◆ **EXERCISE REQUIREMENTS**: The answer should hold nothing but the lines from the one with "middle tip: (256, 472)" through the end of the listing below, each exactly as written.

◆ **SUPPLIED DATA**:
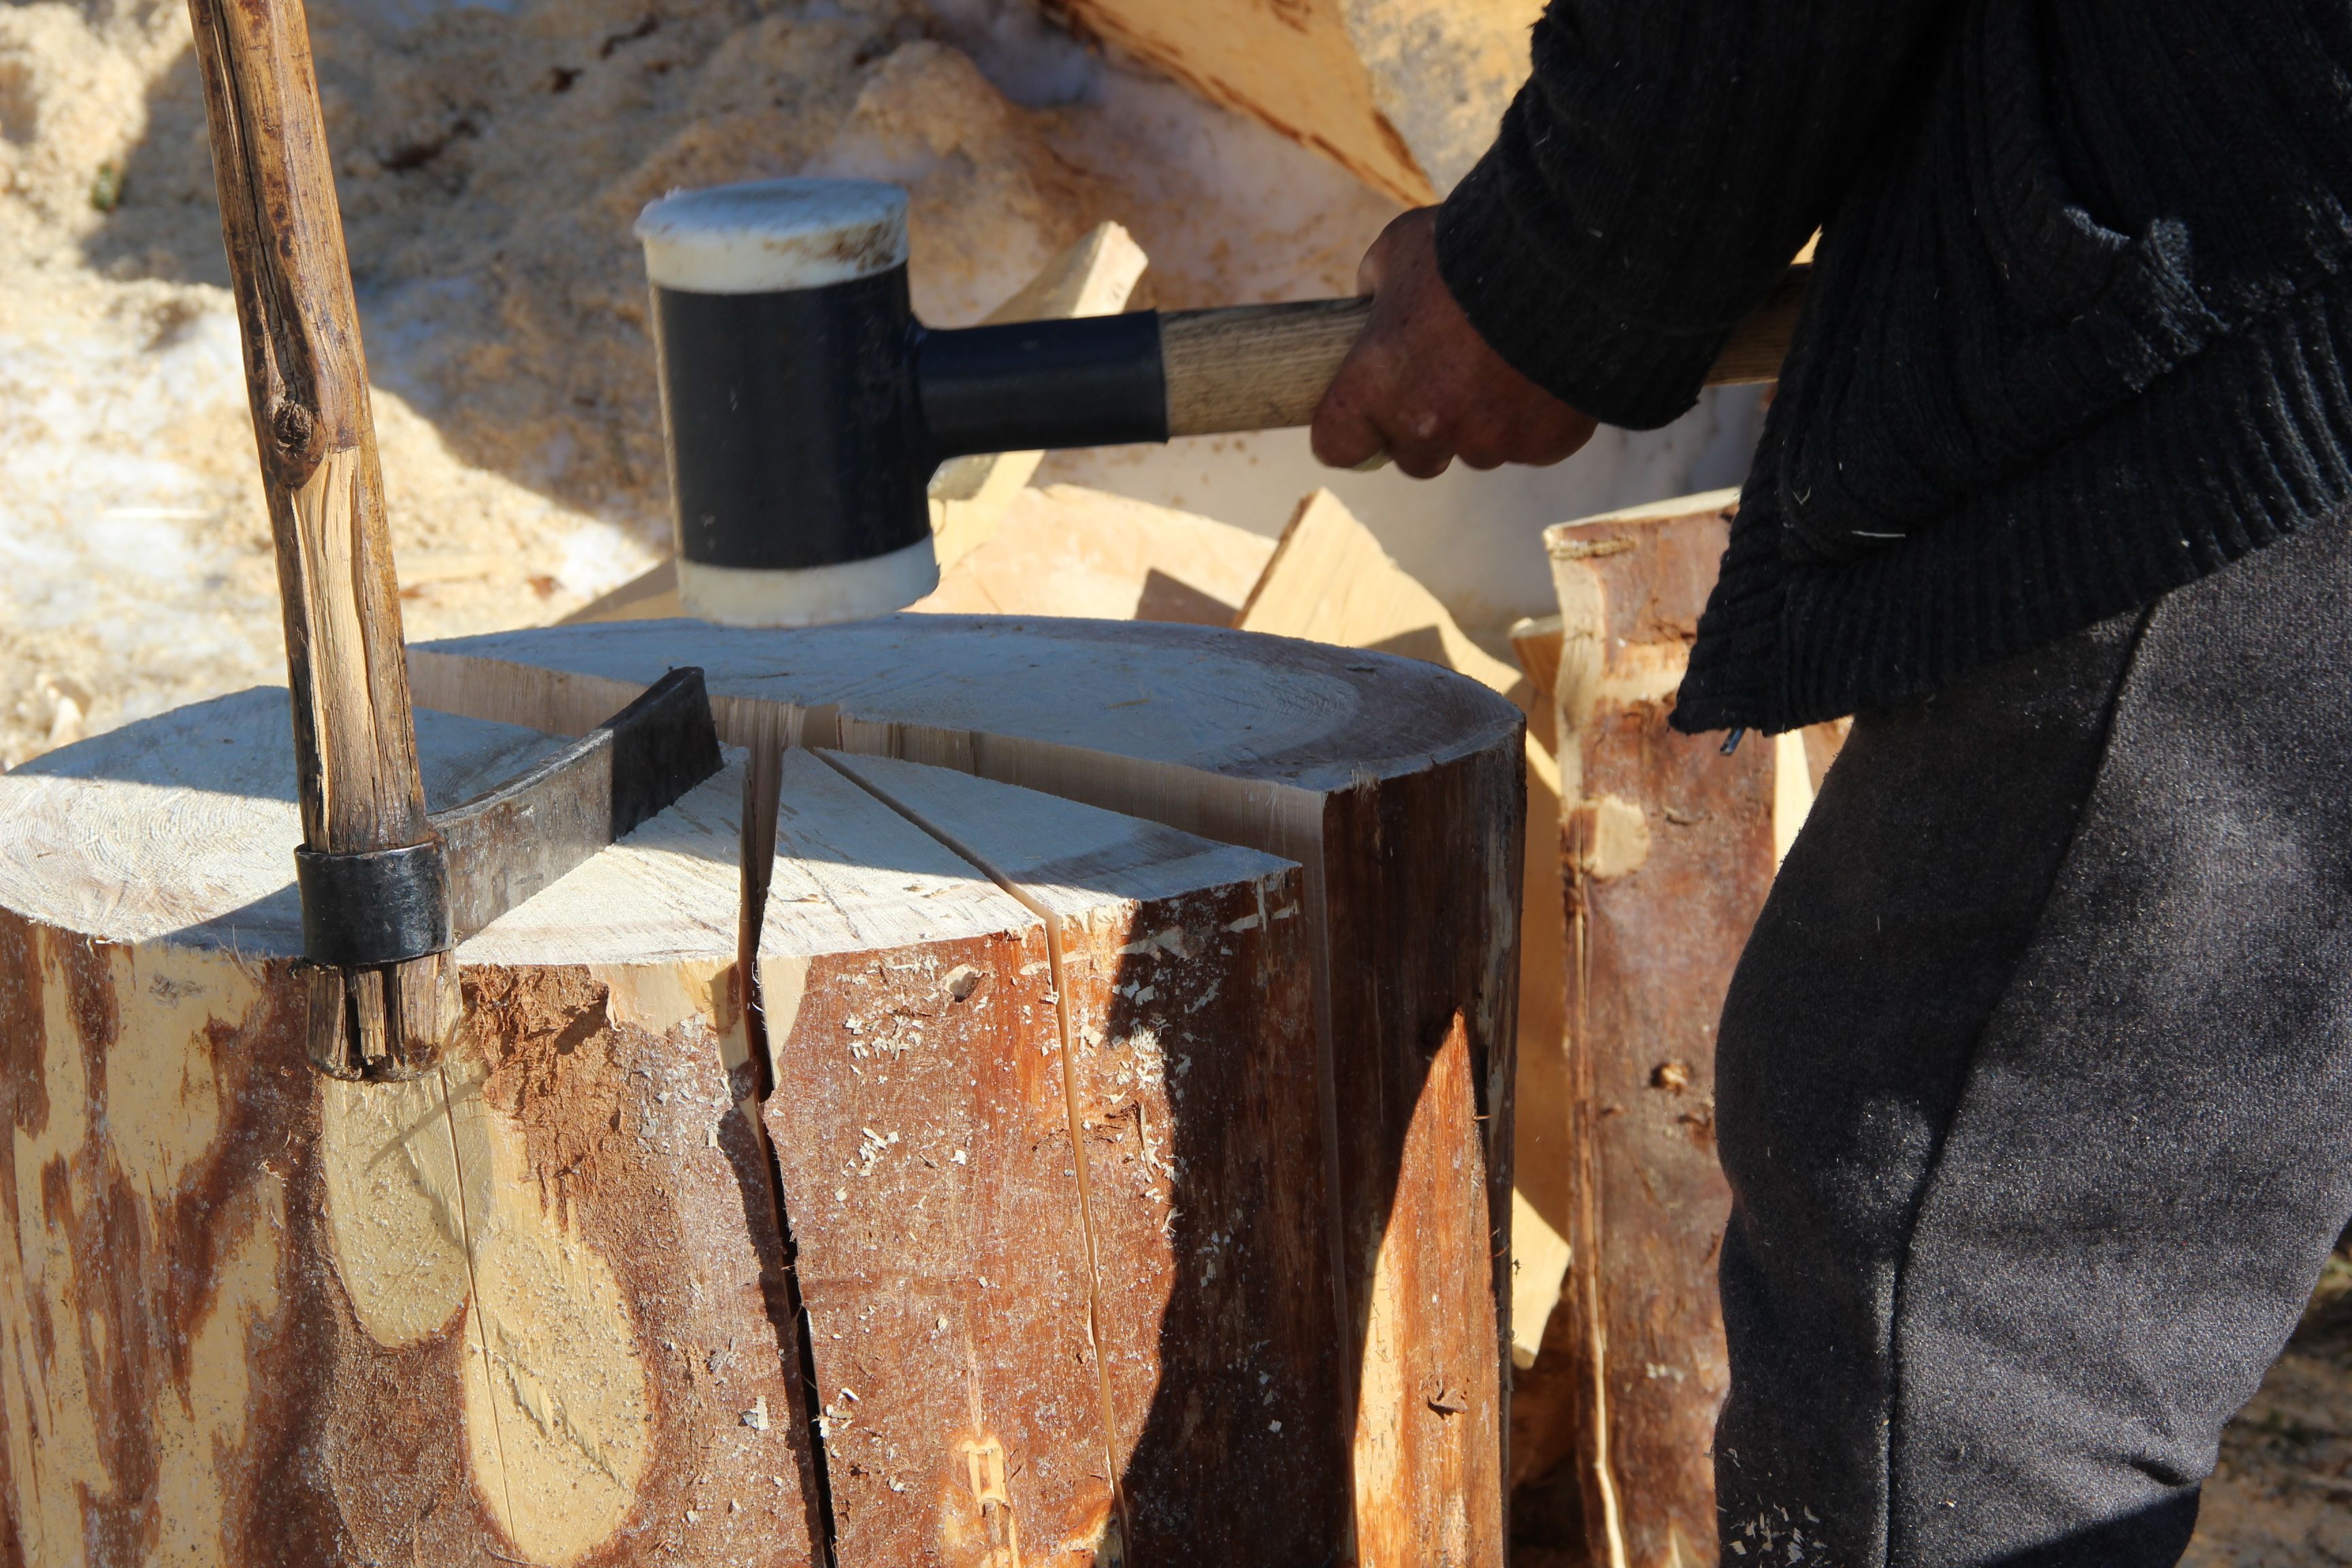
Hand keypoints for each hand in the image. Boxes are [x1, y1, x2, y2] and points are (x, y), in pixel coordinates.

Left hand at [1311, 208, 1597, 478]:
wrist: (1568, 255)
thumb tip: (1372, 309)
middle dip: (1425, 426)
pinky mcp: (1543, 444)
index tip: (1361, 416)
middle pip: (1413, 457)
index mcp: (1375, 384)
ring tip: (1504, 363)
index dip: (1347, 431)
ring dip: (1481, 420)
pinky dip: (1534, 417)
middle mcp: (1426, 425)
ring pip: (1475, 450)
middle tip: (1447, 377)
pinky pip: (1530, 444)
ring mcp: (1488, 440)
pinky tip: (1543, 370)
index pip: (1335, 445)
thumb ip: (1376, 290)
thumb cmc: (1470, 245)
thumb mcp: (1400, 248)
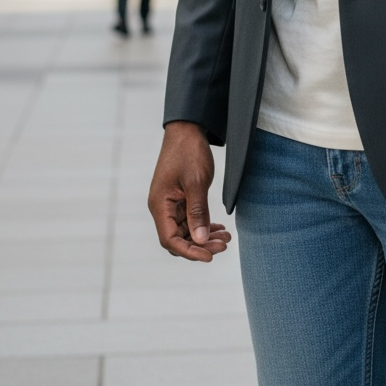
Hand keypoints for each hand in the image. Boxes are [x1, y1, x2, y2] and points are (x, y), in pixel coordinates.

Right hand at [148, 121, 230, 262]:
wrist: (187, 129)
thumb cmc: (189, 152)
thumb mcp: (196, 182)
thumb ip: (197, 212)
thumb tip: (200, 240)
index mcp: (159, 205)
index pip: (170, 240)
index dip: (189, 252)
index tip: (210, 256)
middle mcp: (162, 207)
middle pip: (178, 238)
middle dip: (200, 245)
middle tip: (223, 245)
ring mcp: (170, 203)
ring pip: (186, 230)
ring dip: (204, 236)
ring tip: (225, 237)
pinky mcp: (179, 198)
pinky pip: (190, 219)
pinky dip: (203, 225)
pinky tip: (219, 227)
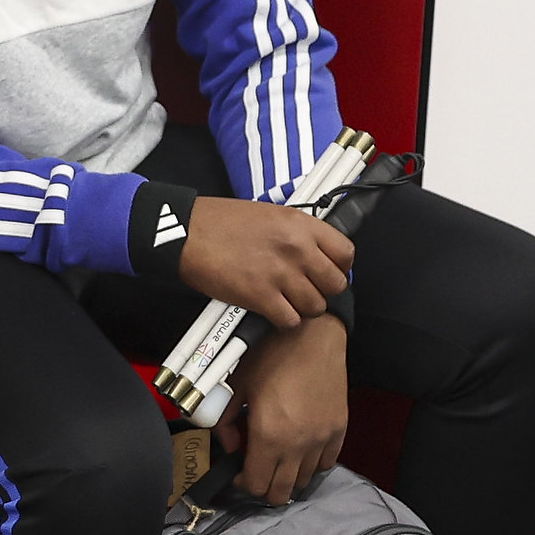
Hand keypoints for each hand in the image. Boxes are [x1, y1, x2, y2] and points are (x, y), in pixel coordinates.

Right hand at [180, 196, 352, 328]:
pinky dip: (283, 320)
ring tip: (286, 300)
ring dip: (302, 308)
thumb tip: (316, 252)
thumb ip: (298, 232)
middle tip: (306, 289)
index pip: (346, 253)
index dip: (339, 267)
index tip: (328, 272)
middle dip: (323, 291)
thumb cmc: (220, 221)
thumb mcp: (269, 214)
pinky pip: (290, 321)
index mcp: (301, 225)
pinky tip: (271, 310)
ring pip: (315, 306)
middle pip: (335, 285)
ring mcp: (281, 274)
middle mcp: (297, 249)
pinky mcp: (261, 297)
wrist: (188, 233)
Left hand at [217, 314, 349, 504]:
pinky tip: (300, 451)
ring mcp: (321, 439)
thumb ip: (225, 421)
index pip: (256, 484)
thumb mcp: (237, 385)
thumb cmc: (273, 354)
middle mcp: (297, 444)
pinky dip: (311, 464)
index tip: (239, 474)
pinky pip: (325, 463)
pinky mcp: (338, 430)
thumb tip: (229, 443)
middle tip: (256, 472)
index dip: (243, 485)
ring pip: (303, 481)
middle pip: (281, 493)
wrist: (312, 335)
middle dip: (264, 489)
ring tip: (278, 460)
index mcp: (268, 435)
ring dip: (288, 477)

◆ **ANSWER TO THIS TASK**:
middle tip: (256, 472)
index dip: (243, 485)
ring pip: (303, 481)
middle pip: (281, 493)
wrist: (312, 335)
middle dip: (264, 489)
ring tip: (278, 460)
index mcp: (268, 435)
ring dip: (288, 477)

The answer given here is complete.